• **TASK GOAL**
Present every line of the material as a Markdown table with the columns Row and Line, numbering the rows in order and leaving out blank lines.

Saved data entries:
- - - - - - -
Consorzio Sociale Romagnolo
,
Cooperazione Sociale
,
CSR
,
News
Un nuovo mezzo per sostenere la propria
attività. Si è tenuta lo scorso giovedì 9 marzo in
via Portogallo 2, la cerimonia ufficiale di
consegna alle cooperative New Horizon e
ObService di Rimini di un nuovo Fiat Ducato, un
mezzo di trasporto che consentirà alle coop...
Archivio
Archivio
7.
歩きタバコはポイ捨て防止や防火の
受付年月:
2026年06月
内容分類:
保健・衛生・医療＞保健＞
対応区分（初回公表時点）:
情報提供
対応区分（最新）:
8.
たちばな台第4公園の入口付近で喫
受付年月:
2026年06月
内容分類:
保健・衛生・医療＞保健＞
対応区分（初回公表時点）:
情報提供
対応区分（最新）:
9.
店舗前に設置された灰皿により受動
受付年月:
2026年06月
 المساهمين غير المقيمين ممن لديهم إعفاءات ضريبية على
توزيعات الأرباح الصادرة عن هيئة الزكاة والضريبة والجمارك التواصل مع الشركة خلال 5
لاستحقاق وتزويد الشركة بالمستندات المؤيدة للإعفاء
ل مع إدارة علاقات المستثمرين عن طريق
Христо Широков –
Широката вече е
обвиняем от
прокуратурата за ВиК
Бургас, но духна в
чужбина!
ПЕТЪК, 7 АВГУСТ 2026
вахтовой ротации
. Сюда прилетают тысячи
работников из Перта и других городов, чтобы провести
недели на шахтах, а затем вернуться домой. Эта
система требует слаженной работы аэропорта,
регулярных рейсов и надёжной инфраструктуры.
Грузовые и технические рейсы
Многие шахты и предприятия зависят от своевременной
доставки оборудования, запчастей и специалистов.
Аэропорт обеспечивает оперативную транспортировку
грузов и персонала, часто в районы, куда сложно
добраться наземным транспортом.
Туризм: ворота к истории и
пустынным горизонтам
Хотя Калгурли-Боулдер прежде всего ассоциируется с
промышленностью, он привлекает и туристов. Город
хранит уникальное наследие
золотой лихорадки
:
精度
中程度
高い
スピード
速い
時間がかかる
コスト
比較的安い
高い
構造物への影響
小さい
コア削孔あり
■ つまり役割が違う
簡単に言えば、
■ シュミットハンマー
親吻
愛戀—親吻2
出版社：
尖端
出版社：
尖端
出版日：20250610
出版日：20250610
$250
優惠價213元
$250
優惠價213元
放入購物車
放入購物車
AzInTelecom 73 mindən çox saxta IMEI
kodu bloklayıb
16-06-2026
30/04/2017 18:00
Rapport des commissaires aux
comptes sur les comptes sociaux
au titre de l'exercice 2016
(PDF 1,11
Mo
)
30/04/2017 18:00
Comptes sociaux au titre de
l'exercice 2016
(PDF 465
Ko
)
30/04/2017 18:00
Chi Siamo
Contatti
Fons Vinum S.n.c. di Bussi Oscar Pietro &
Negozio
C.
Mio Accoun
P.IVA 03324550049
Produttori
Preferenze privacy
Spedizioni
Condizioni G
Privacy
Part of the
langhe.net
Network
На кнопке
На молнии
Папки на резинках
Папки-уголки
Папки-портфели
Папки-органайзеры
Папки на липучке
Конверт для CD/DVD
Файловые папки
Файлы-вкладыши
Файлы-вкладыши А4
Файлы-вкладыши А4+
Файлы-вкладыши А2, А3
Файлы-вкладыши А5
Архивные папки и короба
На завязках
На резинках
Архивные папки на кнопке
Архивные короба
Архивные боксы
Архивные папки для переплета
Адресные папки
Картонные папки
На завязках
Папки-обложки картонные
- - - - - - -
• **SOLUTION TO THIS TASK**
| Row | Line |
|---|---|
| 1 | Consorzio Sociale Romagnolo |
| 2 | , |
| 3 | Cooperazione Sociale |
| 4 | , |
| 5 | CSR |
| 6 | , |
| 7 | News |
| 8 | Un nuovo mezzo per sostenere la propria |
| 9 | attività. Si è tenuta lo scorso giovedì 9 marzo in |
| 10 | via Portogallo 2, la cerimonia ufficiale di |
| 11 | consegna alle cooperative New Horizon e |
| 12 | ObService di Rimini di un nuovo Fiat Ducato, un |
| 13 | mezzo di trasporto che consentirà alle coop... |
| 14 | Archivio |
| 15 | Archivio |
| 16 | 7. |
| 17 | 歩きタバコはポイ捨て防止や防火の |
| 18 | 受付年月: |
| 19 | 2026年06月 |
| 20 | 内容分類: |
| 21 | 保健・衛生・医療＞保健＞ |
| 22 | 対応区分（初回公表時点）: |
| 23 | 情報提供 |
| 24 | 対応区分（最新）: |
| 25 | 8. |
| 26 | たちばな台第4公園の入口付近で喫 |
| 27 | 受付年月: |
| 28 | 2026年06月 |
| 29 | 内容分類: |
| 30 | 保健・衛生・医療＞保健＞ |
| 31 | 対応区分（初回公表時点）: |
| 32 | 情報提供 |
| 33 | 対応区分（最新）: |
| 34 | 9. |
| 35 | 店舗前に設置された灰皿により受動 |
| 36 | 受付年月: |
| 37 | 2026年06月 |
| 38 |  المساهمين غير المقيمين ممن لديهم إعفاءات ضريبية على |
| 39 | توزيعات الأرباح الصادرة عن هيئة الزكاة والضريبة والجمارك التواصل مع الشركة خلال 5 |
| 40 | لاستحقاق وتزويد الشركة بالمستندات المؤيدة للإعفاء |
| 41 | ل مع إدارة علاقات المستثمرين عن طريق |
| 42 | Христо Широков – |
| 43 | Широката вече е |
| 44 | обвиняем от |
| 45 | прокуратурата за ВиК |
| 46 | Бургас, но духна в |
| 47 | чужбина! |
| 48 | ПЕТЪК, 7 АВГУСТ 2026 |
| 49 | вахтовой ротации |
| 50 | . Сюда прилетают тысячи |
| 51 | работников из Перта и других городов, чтобы провести |
| 52 | недели на шахтах, а затем вернуться домой. Эта |
| 53 | система требует слаженной работы аэропорта, |
| 54 | регулярных рейсов и надёжной инфраструктуры. |
| 55 | Грузовые и технические рейсы |
| 56 | Многие шахты и предприятия зависят от своевременной |
| 57 | доставки оборудования, запчастей и специалистов. |
| 58 | Аэропорт обеспечивает оперативную транспортировку |
| 59 | грузов и персонала, часто в районы, куда сложно |
| 60 | добраться наземным транспортом. |
| 61 | Туризм: ворота к истории и |
| 62 | пустынным горизонтам |
| 63 | Хотя Калгурли-Боулдер прежде всего ассоциируется с |
| 64 | промышленностью, он привлекает и туристов. Город |
| 65 | хранит уникальное наследие |
| 66 | золотой лихорадки |
| 67 | : |
| 68 | 精度 |
| 69 | 中程度 |
| 70 | 高い |
| 71 | スピード |
| 72 | 速い |
| 73 | 時間がかかる |
| 74 | コスト |
| 75 | 比較的安い |
| 76 | 高い |
| 77 | 構造物への影響 |
| 78 | 小さい |
| 79 | コア削孔あり |
| 80 | ■ つまり役割が違う |
| 81 | 簡単に言えば、 |
| 82 | ■ シュミットハンマー |
| 83 | 親吻 |
| 84 | 愛戀—親吻2 |
| 85 | 出版社： |
| 86 | 尖端 |
| 87 | 出版社： |
| 88 | 尖端 |
| 89 | 出版日：20250610 |
| 90 | 出版日：20250610 |
| 91 | $250 |
| 92 | 優惠價213元 |
| 93 | $250 |
| 94 | 優惠價213元 |
| 95 | 放入購物車 |
| 96 | 放入購物車 |
| 97 | AzInTelecom 73 mindən çox saxta IMEI |
| 98 | kodu bloklayıb |
| 99 | 16-06-2026 |
| 100 | 30/04/2017 18:00 |
| 101 | Rapport des commissaires aux |
| 102 | comptes sur les comptes sociaux |
| 103 | au titre de l'exercice 2016 |
| 104 | (PDF 1,11 |
| 105 | Mo |
| 106 | ) |
| 107 | 30/04/2017 18:00 |
| 108 | Comptes sociaux au titre de |
| 109 | l'exercice 2016 |
| 110 | (PDF 465 |
| 111 | Ko |
| 112 | ) |
| 113 | 30/04/2017 18:00 |
| 114 | Chi Siamo |
| 115 | Contatti |
| 116 | Fons Vinum S.n.c. di Bussi Oscar Pietro & |
| 117 | Negozio |
| 118 | C. |
| 119 | Mio Accoun |
| 120 | P.IVA 03324550049 |
| 121 | Produttori |
| 122 | Preferenze privacy |
| 123 | Spedizioni |
| 124 | Condizioni G |
| 125 | Privacy |
| 126 | Part of the |
| 127 | langhe.net |
| 128 | Network |
| 129 | На кнопке |
| 130 | На молнии |
| 131 | Папки на резинках |
| 132 | Папки-уголки |
| 133 | Папки-портфели |
| 134 | Папки-органайзеры |
| 135 | Папки на липучке |
| 136 | Конверт для CD/DVD |
| 137 | Файловые папки |
| 138 | Файлы-вкладыши |
| 139 | Файлы-вкладыши А4 |
| 140 | Файлы-вкладыши А4+ |
| 141 | Файлы-вкладыши А2, А3 |
| 142 | Файлы-вкладыши А5 |
| 143 | Архивные папки и короба |
| 144 | На завязках |
| 145 | На резинках |
| 146 | Архивные папки на кнопке |
| 147 | Архивные короба |
| 148 | Архивные боксы |
| 149 | Архивные папки для переплета |
| 150 | Адресные папки |
| 151 | Картонные папки |
| 152 | На завязках |
| 153 | Папки-обложки картонные |